Nairobi (ANTARA News) - Pemerintah Sudan Selatan telah mengumumkan akan mencabut kebijakan kontroversial untuk mengusir pekerja asing, menurut seorang diplomat Kenya, Rabu (17/9), menyusul protes dari negara-negara tetangga dan sejumlah lembaga bantuan.
Surat kabar The Daily Nation mengatakan, Duta Besar Kenya untuk Juba bertemu Menteri Luar Negeri Sudan Selatan Barnaba Marial Benjamin dan diberitahu bahwa kebijakan kontroversial itu, yang diterbitkan pada Selasa, akan "dicabut".
Duta besar Cleland Leshore mengatakan ia memperoleh informasi bahwa "mereka tidak benar-benar berniat untuk mengusir warga negara asing yang bekerja di sini."
"Apa yang mereka ingin lakukan adalah meminta perusahaan-perusahaan untuk memberikan prioritas kepada rakyat Sudan Selatan. Mereka telah mengatakan mereka akan membetulkan (kebijakan itu) pada Rabu," katanya kepada Daily Nation.
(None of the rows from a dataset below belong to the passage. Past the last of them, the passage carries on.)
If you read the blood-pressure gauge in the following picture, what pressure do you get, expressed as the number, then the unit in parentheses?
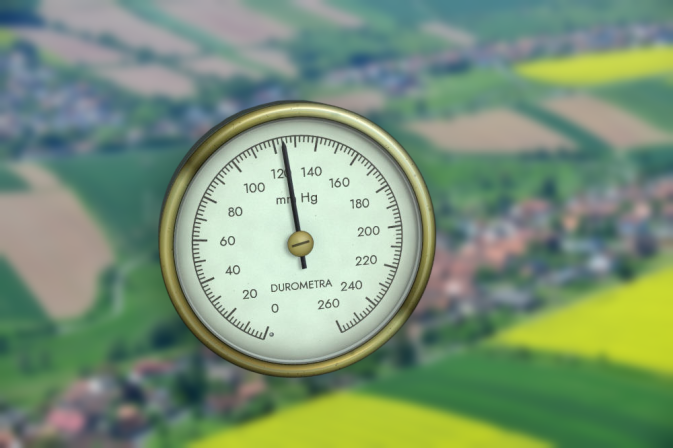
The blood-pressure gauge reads 124 (mmHg)
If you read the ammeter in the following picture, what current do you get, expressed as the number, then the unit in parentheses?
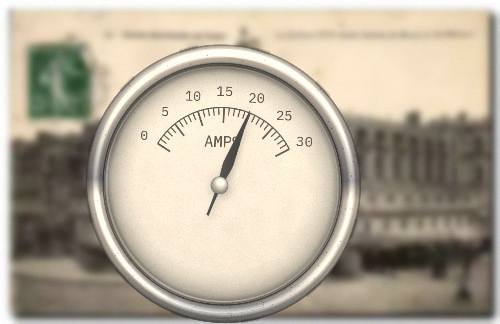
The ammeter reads 20 (A)
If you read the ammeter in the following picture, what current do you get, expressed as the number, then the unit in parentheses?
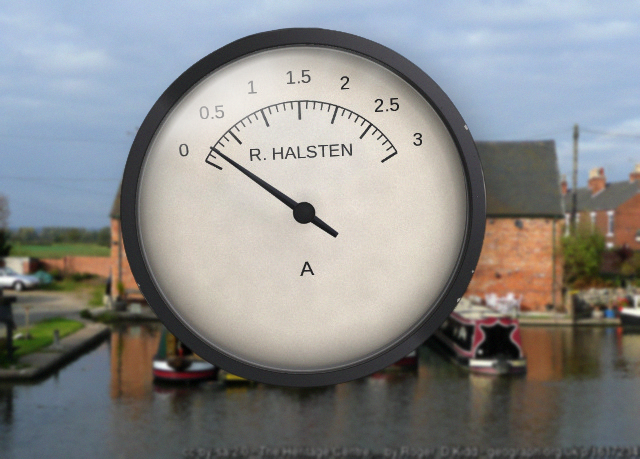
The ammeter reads 0.2 (A)
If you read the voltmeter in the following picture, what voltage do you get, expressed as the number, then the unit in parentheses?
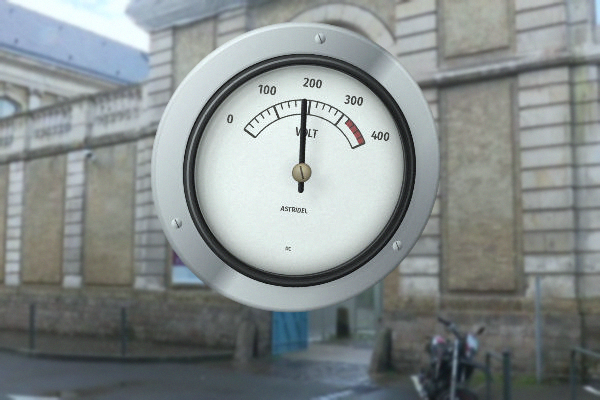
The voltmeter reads 180 (V)
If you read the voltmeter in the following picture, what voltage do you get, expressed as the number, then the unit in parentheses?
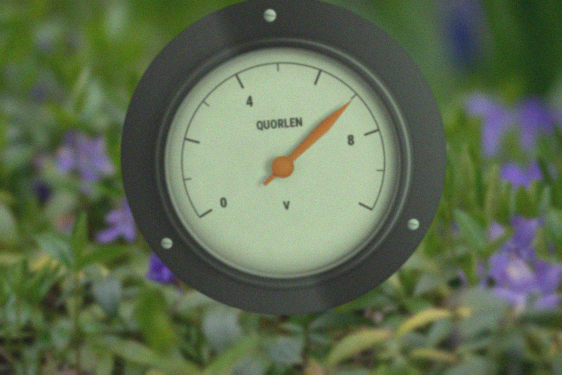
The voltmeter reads 7 (V)
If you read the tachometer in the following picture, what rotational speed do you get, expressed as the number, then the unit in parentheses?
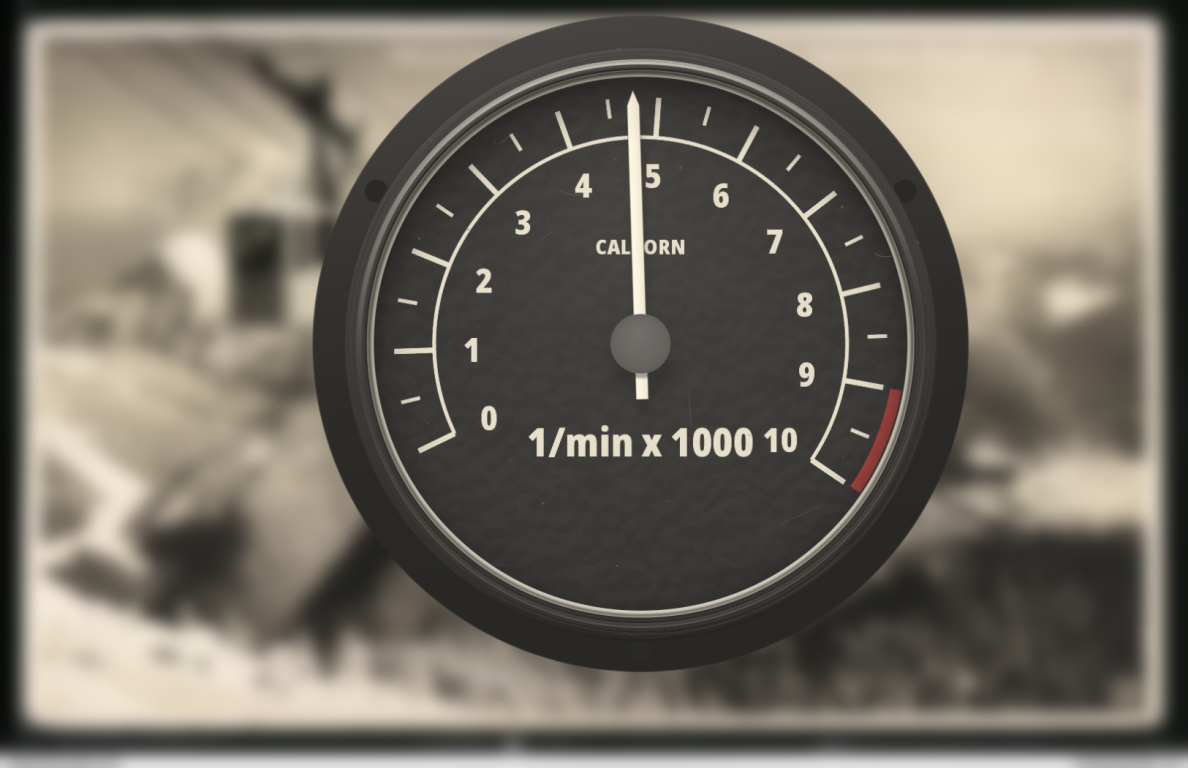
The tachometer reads 4750 (rpm)
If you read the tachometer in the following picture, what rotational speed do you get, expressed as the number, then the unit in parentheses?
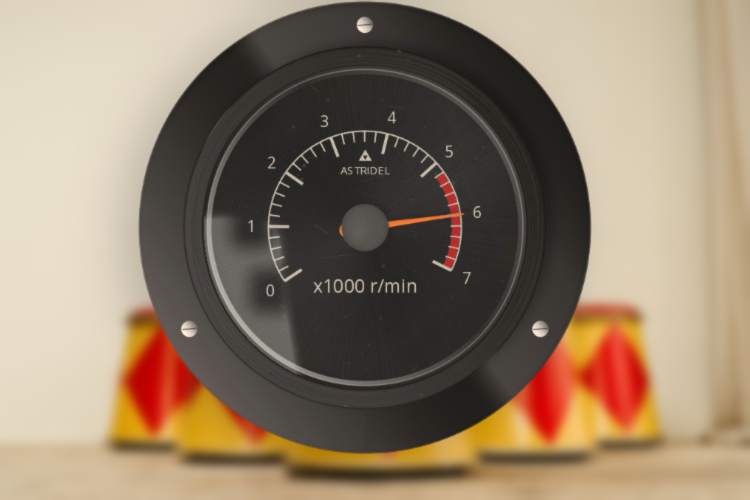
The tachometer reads 6000 (rpm)
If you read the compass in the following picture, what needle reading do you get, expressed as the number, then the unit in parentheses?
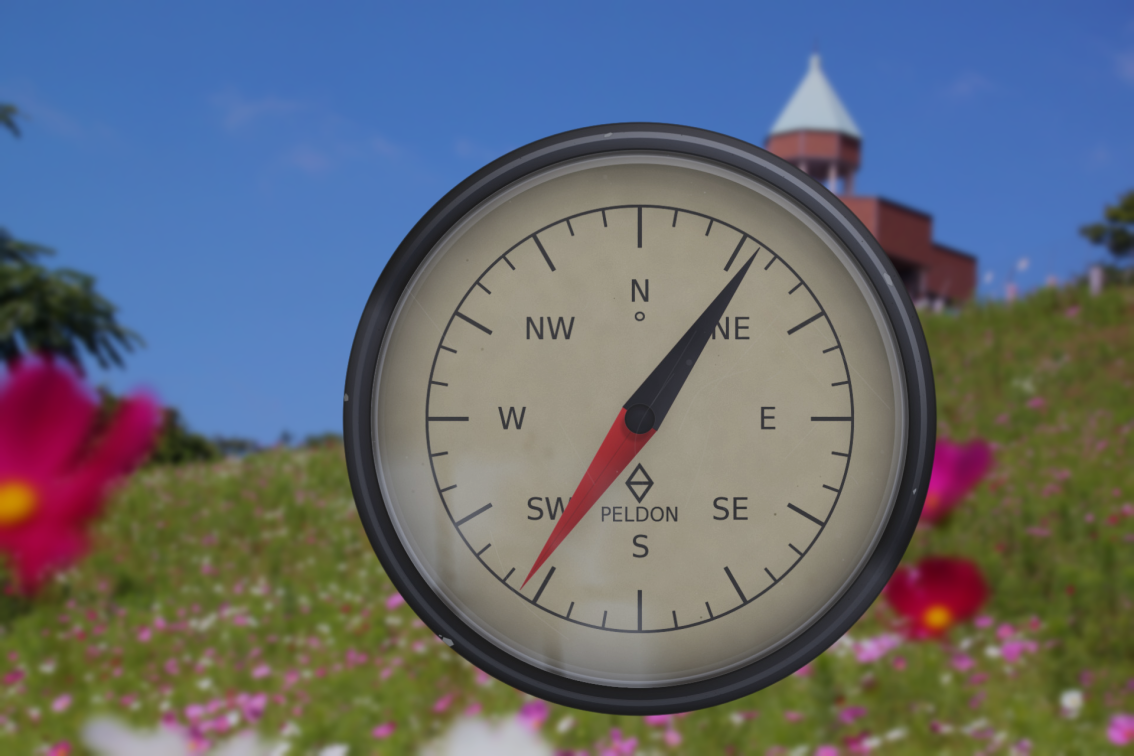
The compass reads 215 (°)
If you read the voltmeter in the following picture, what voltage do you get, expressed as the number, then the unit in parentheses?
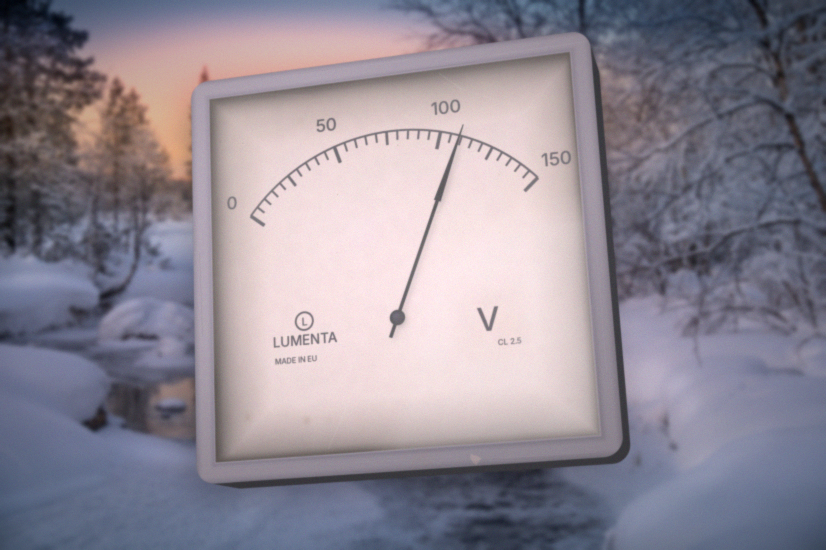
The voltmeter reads 110 (V)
Di ibukota Sudan Selatan, Juba, kementerian luar negeri mengatakan akan mengadakan konferensi pers pada Rabu untuk mengatasi masalah ini, tapi beberapa pejabat pemerintah telah menghindar dari keputusan tersebut.
Pada Selasa, pemerintah memerintahkan "semua organisasi non-pemerintah, perusahaan swasta, bank, perusahaan asuransi, perusahaan telekomunikasi, perusahaan minyak, hotel dan pondok-pondok yang bekerja di Sudan Selatan ... untuk memberitahu semua pekerja asing yang bekerja pada mereka di semua posisi untuk berhenti bekerja" dalam waktu satu bulan.
Disebutkan bahwa seluruh posisi, mulai dari resepsionis hingga direksi perusahaan, harus diisi oleh warga negara Sudan Selatan yang ditunjuk pemerintah.
Kebijakan itu konon dirancang untuk "melindungi hak-hak dan kepentingan rakyat Sudan Selatan". Kebijakan itu muncul setelah perang sipil brutal yang disebut oleh badan-badan bantuan telah mendorong negara termuda di dunia itu ke jurang kelaparan buatan manusia.
Puluhan ribu pekerja terampil dari negara-negara tetangga termasuk Etiopia, Eritrea, Kenya, Sudan dan Uganda berada di negara itu, dan bersama-sama mereka mengoperasikan jaringan telepon seluler, sektor perbankan, kegiatan minyak hulu, hotel dan infrastruktur penting lainnya di Sudan Selatan.
Sudan Selatan sendiri menderita kekurangan pekerja terampil, mengingat hanya sekitar seperempat dari warganya bisa membaca dan menulis, demikian laporan AFP.